Menginjak SD, aku ingat selama enam tahun bisa dikatakan dilewati tanpa beralaskan sepatu, kalaupun pakai itu bekas kakak atau pemberian Saudara, baju seragampun tak pernah merasakan harum dan cerahnya baju baru, bahkan pernah ketika kelas 3 SD aku diledeki teman-teman sekolah karena celana yang aku pakai terlalu ketat dan sedikit robek, sementara teman-teman membawa bekal makanan ataupun kueh yang sedang trend, aku cukup puas berbekal runtukan sisa-sisa kueh yang aku beli dari Toko, Pak lehan pemilik toko sampai hapal setiap aku datang dengan membawa uang Rp15, pasti aku mau beli runtukan kueh, “ ini nak kuehnya dengan senyum ramahnya menjulurkan sekantung plastik kecil beriisi kueh runtukan” dibalik senyumnya seakan memberi pesan “ Nak teruskan langkahmu untuk bersekolah, jangan hancurkan harapan Orang tuamu tetaplah semangat, sambil mengusap kepalaku” nggih Pak dengan langkah pasti aku pergi menuju sekolah.

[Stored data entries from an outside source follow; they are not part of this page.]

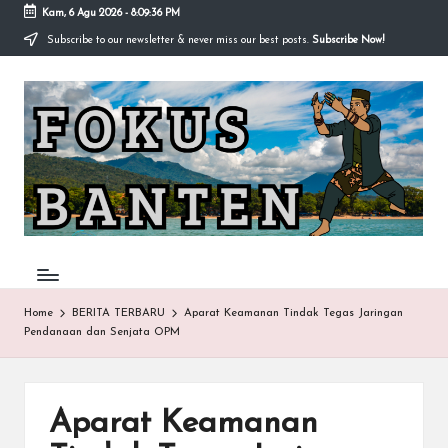
Kam, 6 Agu 2026
-
8:09:36 PM
Subscribe to our newsletter & never miss our best posts.
Subscribe Now!
Skip
to
F
content
O
K
U
S-
B
A
Home
BERITA TERBARU
Aparat Keamanan Tindak Tegas Jaringan
Pendanaan dan Senjata OPM
N
T
E
Aparat Keamanan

Sejak kecil aku memang yang paling lama tinggal dirumah, jadi akulah saksi hidup yang paling merasakan, desahan nafas Ibu ketika harus membantu mencari nafkah, derap langkah Bapak yang harus bangun pagi buta untuk mengambil barang untuk segera didistribusikan di warung / toko seantero cilacap, hal-hal inilah yang semakin mendorong aku untuk terus setia mendampingi dan membantu mereka, hingga tak heran jika kelas V SD aku sudah berani jualan ES keliling, saat SMP aku jualan asongan di bis-bis yang mampir direstoran yang ada didekat rumah, kadang ikut mendampingi ibu jualan ikan dipasar, tatkala teman-teman seumuran dengan bebas asyik dengan apa yang mereka suka, Aku justru asyik naik dan turun gunung untuk mencari kayu bakar bercengkrama dengan alam, pernah suatu ketika aku bersama teman-teman beristirahat ditengah kebun, aku disuruh memetik buah kelapa , dengan semangat aku segera memanjat pohon kelapa pas sudah sampai ujung dan saat menggapai pelepah tiba-tiba! seekor ular sebesar kaki orang dewasa muncul dan meluncur ditengah dahan dan jatuh ketanah, kontan saja aku terkejut dan secara reflek aku segera merosot turun tak peduli dada ini pada lecet pikirku yang penting aku tidak kena patuk, dari suasana alamlah aku ditunjukan kebesaran Tuhan dan menemukan perenungan diri diatas puncak bukit, hamparan tanaman nan subur, gemerick air ditengah batuan alam, kicauan burung, deritan pohon bambu yang mengeluarkan melodi khas hutan, lebih dari sekedar cukup untuk menjadi penghiburku, bahkan hanya untuk mendapatkan sepeda ontel aku rajin mengumpulkan uang dari hasil kerja dipeternakan ayam.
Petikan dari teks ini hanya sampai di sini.